The symptoms of CAH vary depending on the form of the condition and the gender of the patient. In males, a patient that is 21-hydroxylase deficient has normal genital growth. One of the symptoms of classical CAH is salt-wasting. The condition refers to the inability of an individual to retain water and salt. As the body loses these two compounds, it becomes dehydrated. The condition can also lead to abnormally low pressure, even shock and hypovolemia, which is a low flow of blood volume. A severe case of CAH can result in an adrenal crisis, which results in a circulatory collapse. Vomiting, weakness, and diarrhea are other signs of severe CAH. An infant may also suffer weight loss or poor weight gain.

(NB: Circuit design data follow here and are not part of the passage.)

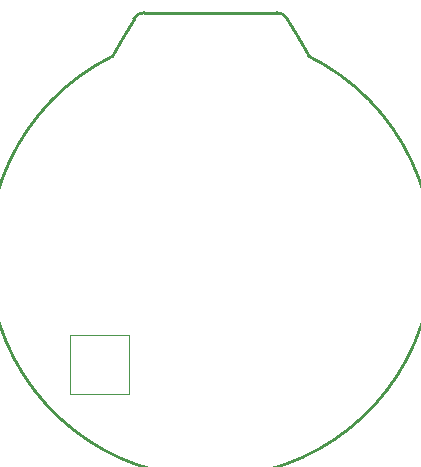
<source format=gm1>
G04*
G04 #@! TF.GenerationSoftware,Altium Limited,Altium Designer,22.0.2 (36)*
G04*
G04 Layer_Color=16711935*
%FSLAX25Y25*%
%MOIN*%
G70*
G04*
G04 #@! TF.SameCoordinates,9873FD8C-C369-40C8-B75A-0789E1F0109A*
G04*
G04*
G04 #@! TF.FilePolarity,Positive*
G04*
G01*
G75*
%ADD11C,0.01000*%
%ADD75C,0.00000*%
D11*
X25464Y77901D02*
G03*
X22056Y79871I-3410J-1968D01*
G01*
X-22187Y79887D02*
G03*
X-25603Y77909I-1J-3937D01*
G01*
X-32721Y65358D02*
G03*
X32651Y65393I32721J-66358D01*
G01*
X-22187Y79887D02*
X22056Y79871D01*
X-29213Y71615D02*
X-25603Y77909D01*
X-32758Y65433D02*
X-29213Y71615D01*
X29088Y71622D02*
X32665Y65422D01*
X25464Y77901D02*
X29088Y71622D01*
D75*
X-43505Y-47350D02*
X-42305D01*
X-43505D02*
X-42305D01*
X-41537D02*
X-40337D01*
X-41537D02*
X-40337D01*
X-39568D02*
X-38368D01*
X-39568D02*
X-38368D01*
X-37600D02*
X-36400D01*
X-37600D02*
X-36400D01*
X-35631D02*
X-34431D01*
X-35631D02*
X-34431D01*
X-33663D02*
X-32463D01*
X-33663D02*
X-32463D01*
X-31694D02*
X-30494D01*
X-31694D02*
X-30494D01*
X-27150Y-44006D02*
Y-42805D01*
Y-44006D02*
Y-42805D01*
Y-42037D02*
Y-40837D01*
Y-42037D02*
Y-40837D01*
Y-40069D02*
Y-38868D01*
Y-40069D02*
Y-38868D01*
Y-38100D02*
Y-36900D01*
Y-38100D02*
Y-36900D01*
Y-36132D02*
Y-34931D01*
Y-36132D02*
Y-34931D01*
Y-34163D02*
Y-32963D01*
Y-34163D02*
Y-32963D01*
Y-32195D02*
Y-30994D01*
Y-32195D02*
Y-30994D01*
X-31694Y-27650D02*
X-30494D01*
X-31694D02*
X-30494D01*
X-33663D02*
X-32463D01*
X-33663D02*
X-32463D01*
X-35631D02*
X-34431D01*
X-35631D02*
X-34431D01*
X-37600D02*
X-36400D01*
X-37600D02*
X-36400D01*
X-39568D02*
X-38368D01*
X-39568D02*
X-38368D01*
X-41537D02*
X-40337D01*
X-41537D02*
X-40337D01*
X-43505D02*
X-42305D01*
X-43505D02*
X-42305D01*
X-46850Y-32195D02*
Y-30994D01*
Y-32195D02*
Y-30994D01*
Y-34163D02*
Y-32963D01*
Y-34163D02*
Y-32963D01*
Y-36132D02*
Y-34931D01*
Y-36132D02*
Y-34931D01*
Y-38100D02*
Y-36900D01*
Y-38100D02*
Y-36900D01*
Y-40069D02*
Y-38868D01*
Y-40069D02*
Y-38868D01*
Y-42037D02*
Y-40837D01*
Y-42037D02*
Y-40837D01*
Y-44006D02*
Y-42805D01*
Y-44006D02*
Y-42805D01*
Y-27650D02*
X-27150D01*
X-46850Y-47350D02*
Y-27650D01*
Y-47350D02*
X-27150D01*
Y-27650D01*
M02*

</source>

In cases of mild 21-hydroxylase deficiency, males present phallic enlargement and early growth of pubic hair. The condition also causes males to grow faster in terms of height but then stop at below average standards. There is also advanced skeletal maturation. Salt- wasting is also a symptom in males with severe CAH. In rare forms of CAH such as 17-hydroxylase deficiency, male patients have irregular genitalia. In severe cases, males may have female genitalia and may even grow up as female but can suffer from a lack of breast development and hypertension. Males with 11-hydroxylase deficiency may experience salt-wasting at three weeks old and can develop hypertension.

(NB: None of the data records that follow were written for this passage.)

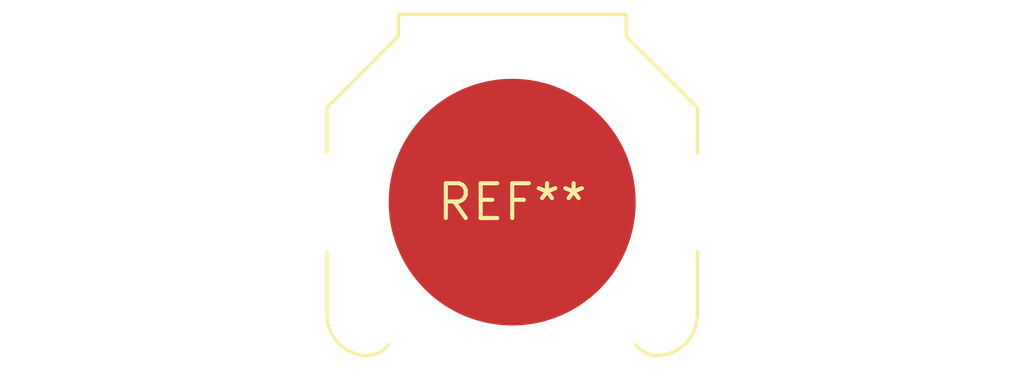
<source format=kicad_pcb>
(kicad_pcb (version 20240108) (generator pcbnew)

  (general
    (thickness 1.6)
  )

  (paper "A4")
  (layers
    (0 "F.Cu" signal)
    (31 "B.Cu" signal)
    (32 "B.Adhes" user "B.Adhesive")
    (33 "F.Adhes" user "F.Adhesive")
    (34 "B.Paste" user)
    (35 "F.Paste" user)
    (36 "B.SilkS" user "B.Silkscreen")
    (37 "F.SilkS" user "F.Silkscreen")
    (38 "B.Mask" user)
    (39 "F.Mask" user)
    (40 "Dwgs.User" user "User.Drawings")
    (41 "Cmts.User" user "User.Comments")
    (42 "Eco1.User" user "User.Eco1")
    (43 "Eco2.User" user "User.Eco2")
    (44 "Edge.Cuts" user)
    (45 "Margin" user)
    (46 "B.CrtYd" user "B.Courtyard")
    (47 "F.CrtYd" user "F.Courtyard")
    (48 "B.Fab" user)
    (49 "F.Fab" user)
    (50 "User.1" user)
    (51 "User.2" user)
    (52 "User.3" user)
    (53 "User.4" user)
    (54 "User.5" user)
    (55 "User.6" user)
    (56 "User.7" user)
    (57 "User.8" user)
    (58 "User.9" user)
  )

  (setup
    (pad_to_mask_clearance 0)
    (pcbplotparams
      (layerselection 0x00010fc_ffffffff)
      (plot_on_all_layers_selection 0x0000000_00000000)
      (disableapertmacros false)
      (usegerberextensions false)
      (usegerberattributes false)
      (usegerberadvancedattributes false)
      (creategerberjobfile false)
      (dashed_line_dash_ratio 12.000000)
      (dashed_line_gap_ratio 3.000000)
      (svgprecision 4)
      (plotframeref false)
      (viasonmask false)
      (mode 1)
      (useauxorigin false)
      (hpglpennumber 1)
      (hpglpenspeed 20)
      (hpglpendiameter 15.000000)
      (dxfpolygonmode false)
      (dxfimperialunits false)
      (dxfusepcbnewfont false)
      (psnegative false)
      (psa4output false)
      (plotreference false)
      (plotvalue false)
      (plotinvisibletext false)
      (sketchpadsonfab false)
      (subtractmaskfromsilk false)
      (outputformat 1)
      (mirror false)
      (drillshape 1)
      (scaleselection 1)
      (outputdirectory "")
    )
  )

  (net 0 "")

  (footprint "BatteryHolder_Keystone_3001_1x12mm" (layer "F.Cu") (at 0 0))

)

</source>
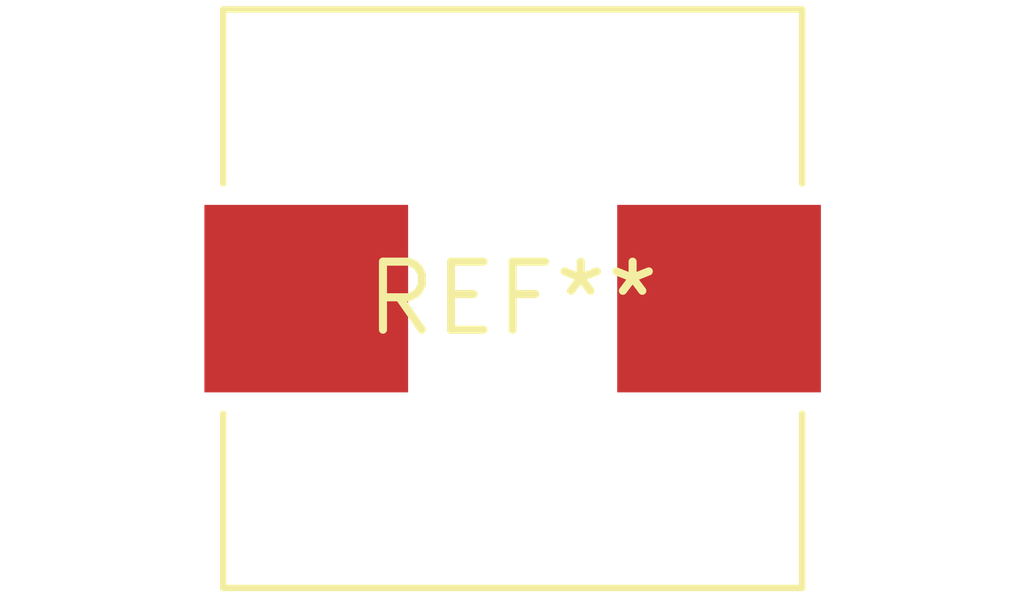
<source format=kicad_pcb>
(kicad_pcb (version 20240108) (generator pcbnew)

  (general
    (thickness 1.6)
  )

  (paper "A4")
  (layers
    (0 "F.Cu" signal)
    (31 "B.Cu" signal)
    (32 "B.Adhes" user "B.Adhesive")
    (33 "F.Adhes" user "F.Adhesive")
    (34 "B.Paste" user)
    (35 "F.Paste" user)
    (36 "B.SilkS" user "B.Silkscreen")
    (37 "F.SilkS" user "F.Silkscreen")
    (38 "B.Mask" user)
    (39 "F.Mask" user)
    (40 "Dwgs.User" user "User.Drawings")
    (41 "Cmts.User" user "User.Comments")
    (42 "Eco1.User" user "User.Eco1")
    (43 "Eco2.User" user "User.Eco2")
    (44 "Edge.Cuts" user)
    (45 "Margin" user)
    (46 "B.CrtYd" user "B.Courtyard")
    (47 "F.CrtYd" user "F.Courtyard")
    (48 "B.Fab" user)
    (49 "F.Fab" user)
    (50 "User.1" user)
    (51 "User.2" user)
    (52 "User.3" user)
    (53 "User.4" user)
    (54 "User.5" user)
    (55 "User.6" user)
    (56 "User.7" user)
    (57 "User.8" user)
    (58 "User.9" user)
  )

  (setup
    (pad_to_mask_clearance 0)
    (pcbplotparams
      (layerselection 0x00010fc_ffffffff)
      (plot_on_all_layers_selection 0x0000000_00000000)
      (disableapertmacros false)
      (usegerberextensions false)
      (usegerberattributes false)
      (usegerberadvancedattributes false)
      (creategerberjobfile false)
      (dashed_line_dash_ratio 12.000000)
      (dashed_line_gap_ratio 3.000000)
      (svgprecision 4)
      (plotframeref false)
      (viasonmask false)
      (mode 1)
      (useauxorigin false)
      (hpglpennumber 1)
      (hpglpenspeed 20)
      (hpglpendiameter 15.000000)
      (dxfpolygonmode false)
      (dxfimperialunits false)
      (dxfusepcbnewfont false)
      (psnegative false)
      (psa4output false)
      (plotreference false)
      (plotvalue false)
      (plotinvisibletext false)
      (sketchpadsonfab false)
      (subtractmaskfromsilk false)
      (outputformat 1)
      (mirror false)
      (drillshape 1)
      (scaleselection 1)
      (outputdirectory "")
    )
  )

  (net 0 "")

  (footprint "L_Wuerth_HCI-1030" (layer "F.Cu") (at 0 0))

)

</source>
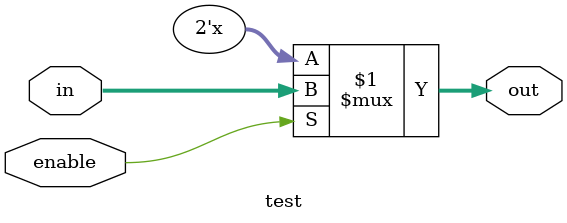
<source format=v>
module test(input [1:0] in, input enable, output [1:0] out);
assign out = enable ? in : 2'bzz;
endmodule

</source>
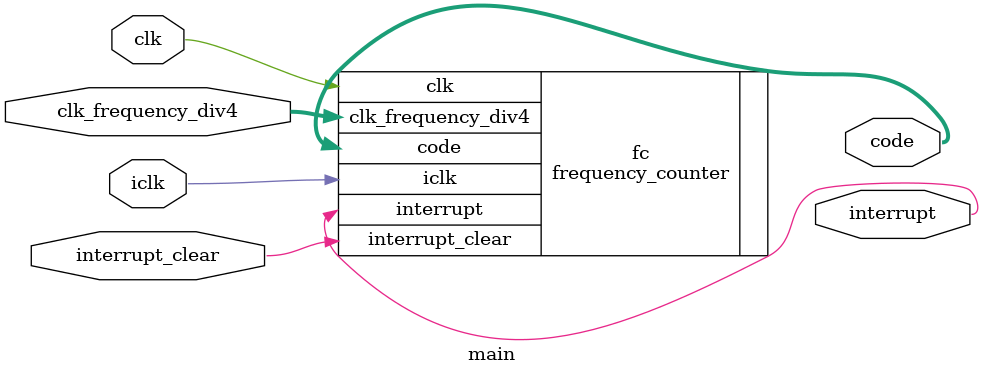
<source format=v>
module main
(
	input wire clk,
	input wire iclk,
   output wire [27:0] code,
   input wire [25:0] clk_frequency_div4,
   output wire interrupt,
   input wire interrupt_clear
);

frequency_counter fc(.clk(clk), .iclk(iclk), .clk_frequency_div4(clk_frequency_div4), .code(code), .interrupt(interrupt), .interrupt_clear(interrupt_clear));

endmodule

</source>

Severe cases of classic CAH in females can manifest as ambiguous sex organs at infancy. Some of the abnormalities include clitoromegaly and complete or partial fusion of the labioscrotal folds. Even with external genitalia, though a female still has normal internal reproductive organs. In mild cases, the symptoms are the same as those in males with accelerated linear and skeletal growth. Adolescent females with mild CAH will experience abnormal facial and body hair growth, and irregular menses. In non-classical CAH, a female may be infertile. In 17- hydroxylase deficiency, an infant can have abnormal female traits but fail to menstruate or develop breasts in adolescence. A female with congenital lipoid hyperplasia can end up infertile or dead due to adrenal crisis.

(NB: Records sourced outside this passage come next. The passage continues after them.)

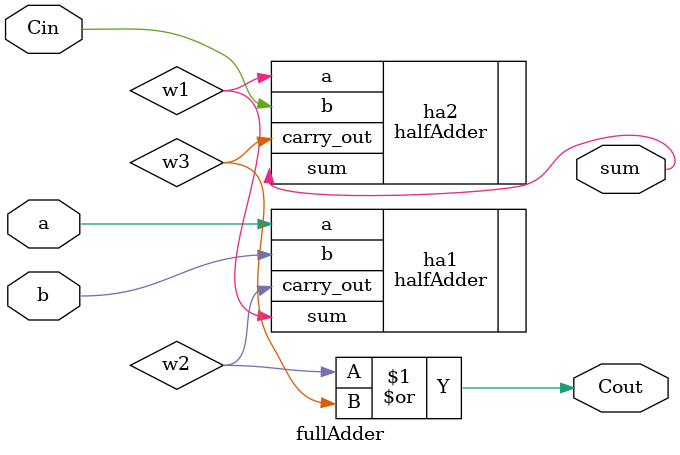
<source format=v>
`timescale 1ns / 1ps


module fullAdder(
    input wire a, b, Cin,
    output sum, Cout
    );
    wire w1, w2, w3;
    halfAdder ha1 (.a(a), .b(b), .sum(w1), .carry_out(w2));
    halfAdder ha2 (.a(w1), .b(Cin), .sum(sum), .carry_out(w3));
    
    assign Cout = w2 | w3;
    
endmodule

</source>
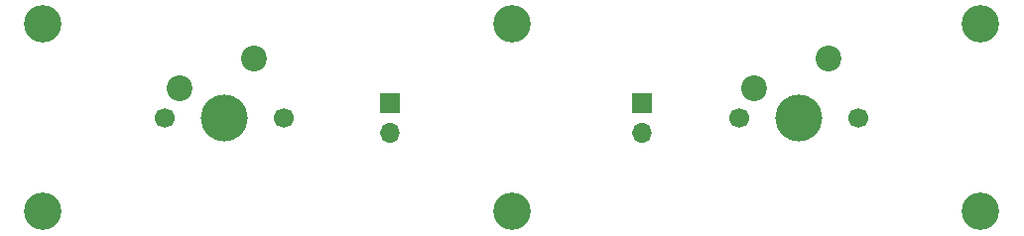
<source format=gbr>
%TF.GenerationSoftware,KiCad,Pcbnew,8.0.7*%
%TF.CreationDate,2025-07-13T11:03:56-07:00*%
%TF.ProjectId,shifter,73686966-7465-4722-9e6b-696361645f70,rev?*%
%TF.SameCoordinates,Original*%
%TF.FileFunction,Soldermask,Top*%
%TF.FilePolarity,Negative*%
%FSLAX46Y46*%
G04 Gerber Fmt 4.6, Leading zero omitted, Abs format (unit mm)*
G04 Created by KiCad (PCBNEW 8.0.7) date 2025-07-13 11:03:56*
%MOMM*%
%LPD*%
G01*
G04 APERTURE LIST*
%ADD10C,3.200000*%
%ADD11C,1.700000*%
%ADD12C,4.000000*%
%ADD13C,2.200000*%
%ADD14R,1.700000X1.700000*%
%ADD15O,1.700000X1.700000*%
G04 APERTURE END LIST*
D10*
%TO.C,H3*%
X142000000Y-81000000D03*
%TD*%
%TO.C,H4*%
X142000000Y-97000000D03*
%TD*%
D11*
%TO.C,SW2*%
X161380000Y-89000000D03*
D12*
X166460000Y-89000000D03*
D11*
X171540000Y-89000000D03*
D13*
X169000000Y-83920000D03*
X162650000Y-86460000D03*
%TD*%
D10*
%TO.C,H2*%
X182000000Y-97000000D03*
%TD*%
%TO.C,H6*%
X102000000Y-97000000D03*
%TD*%
D11*
%TO.C,SW1*%
X112380000Y-89000000D03*
D12*
X117460000Y-89000000D03*
D11*
X122540000Y-89000000D03*
D13*
X120000000Y-83920000D03*
X113650000Y-86460000D03*
%TD*%
D10*
%TO.C,H1*%
X182000000Y-81000000D03*
%TD*%
%TO.C,H5*%
X102000000Y-81000000D03*
%TD*%
D14*
%TO.C,J2*%
X153090000Y-87725000D03*
D15*
X153090000Y-90265000D03*
%TD*%
D14*
%TO.C,J1*%
X131590000Y-87725000D03*
D15*
X131590000Y-90265000D03*
%TD*%
M02*

</source>
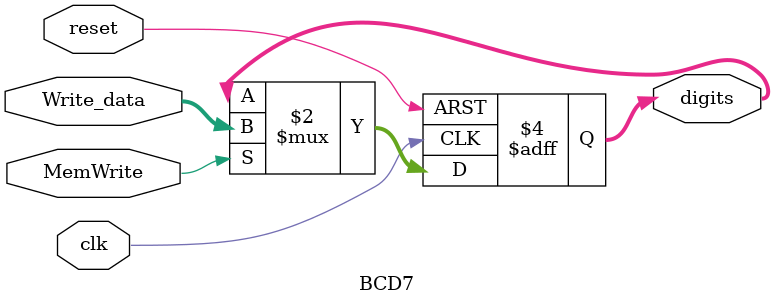
<source format=v>
module BCD7(reset, clk, Write_data, MemWrite, digits);
	input reset, clk;
	input [11:0] Write_data;
	input MemWrite;
	output reg [11:0] digits;

	always @(posedge reset or posedge clk)
		if (reset) begin
			digits <= 12'h000;
		end else if (MemWrite) begin
			digits <= Write_data;
		end
			
endmodule

</source>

The USA is among the developed countries that provide screening of newborns for congenital adrenal hyperplasia. Mild cases of CAH are not detectable during screening, but the symptoms start to present themselves during puberty. Such an individual can live a normal life without treatment. A doctor can determine if there is a need to treat the condition. Some tests check the genetic mutation associated with CAH. In most situations, these tests are administered during pregnancy. An expectant woman at high risk of birthing a baby with CAH needs to undergo accurate tests. Some imagining exams such as pelvic ultrasonography and CT scans can help identify CAH in adolescents. An infant with abnormal genitals requires close supervision to check for salt-wasting and other symptoms that may narrow down the diagnosis.